── EXCERPT

Finding Our Foremothers

Late last year, I went on retreat to upstate New York to focus on my writing. The house that I stayed in was charming. There was a small library with floor-to-ceiling windows looking out over a forest, and I spent many happy hours there curled on a floor cushion reading. For some reason, I felt most drawn to the poetry of Mary Oliver that week. Maybe it was the serene pastoral setting outside the view of the window, coupled with the fact that I knew Mary’s work dealt largely with her charming reflections on the natural world, but something drew me to her that weekend.

Open to serene inspiration and magic, I pulled all the Mary Oliver books I could find off the shelf and settled in for reading. I discovered poems like:

“You do not have to be good.
You do not have to walk on your knees
for a hundred miles through the desert repenting.
You only have to let the soft animal of your body
love what it loves.
Tell me about despair, yours, and I will tell you mine.
Meanwhile the world goes on.
Meanwhile the sun and the clear pebbles of the rain
are moving across the landscapes,
over the prairies and the deep trees,
the mountains and the rivers.
Meanwhile the wild geese, high in the clean blue air,
are heading home again.
Whoever you are, no matter how lonely,
the world offers itself to your imagination,
calls to you like the wild geese, harsh and exciting –
over and over announcing your place
in the family of things.”

-Wild Geese, Mary Oliver

And this one:

“You can
die for it-
an idea,
or the world. People
have done so,
brilliantly,
letting
their small bodies be bound
to the stake,
creating
an unforgettable
fury of light. But
this morning,
climbing the familiar hills
in the familiar
fabric of dawn, I thought
of China,
and India
and Europe, and I thought
how the sun
blazes
for everyone just
so joyfully
as it rises
under the lashes
of my own eyes, and I thought
I am so many!
What is my name?
What is the name
of the deep breath I would take
over and over
for all of us? Call it
whatever you want, it is
happiness, it is another one
of the ways to enter
fire.”

────
── SUPPLIED DATA

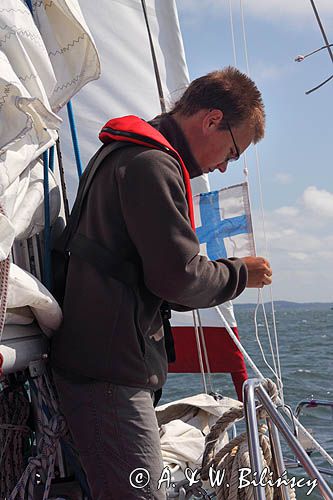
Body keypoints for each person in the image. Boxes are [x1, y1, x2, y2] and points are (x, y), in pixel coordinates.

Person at [51, 66, 272, 499]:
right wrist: (240, 273)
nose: (226, 167)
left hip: (97, 362)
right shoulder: (152, 164)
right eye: (233, 151)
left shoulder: (130, 154)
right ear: (211, 120)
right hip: (109, 373)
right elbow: (179, 279)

────

- PROBLEM SET:
1 > Please repeat the part of the essay that opens with the words containing "You do not have to walk" and closes with "and the rivers.", replacing "prairies" with "meadows".
2 > List every place name that appears in the essay.
The records are separate from the essay and have nothing to do with it.

- ANSWERS TO THE PROBLEMS:
1 >
You do not have to walk on your knees
for a hundred miles through the desert repenting.
You only have to let the soft animal of your body
love what it loves.
Tell me about despair, yours, and I will tell you mine.
Meanwhile the world goes on.
Meanwhile the sun and the clear pebbles of the rain
are moving across the landscapes,
over the meadows and the deep trees,
the mountains and the rivers.

2 > New York, China, India, Europe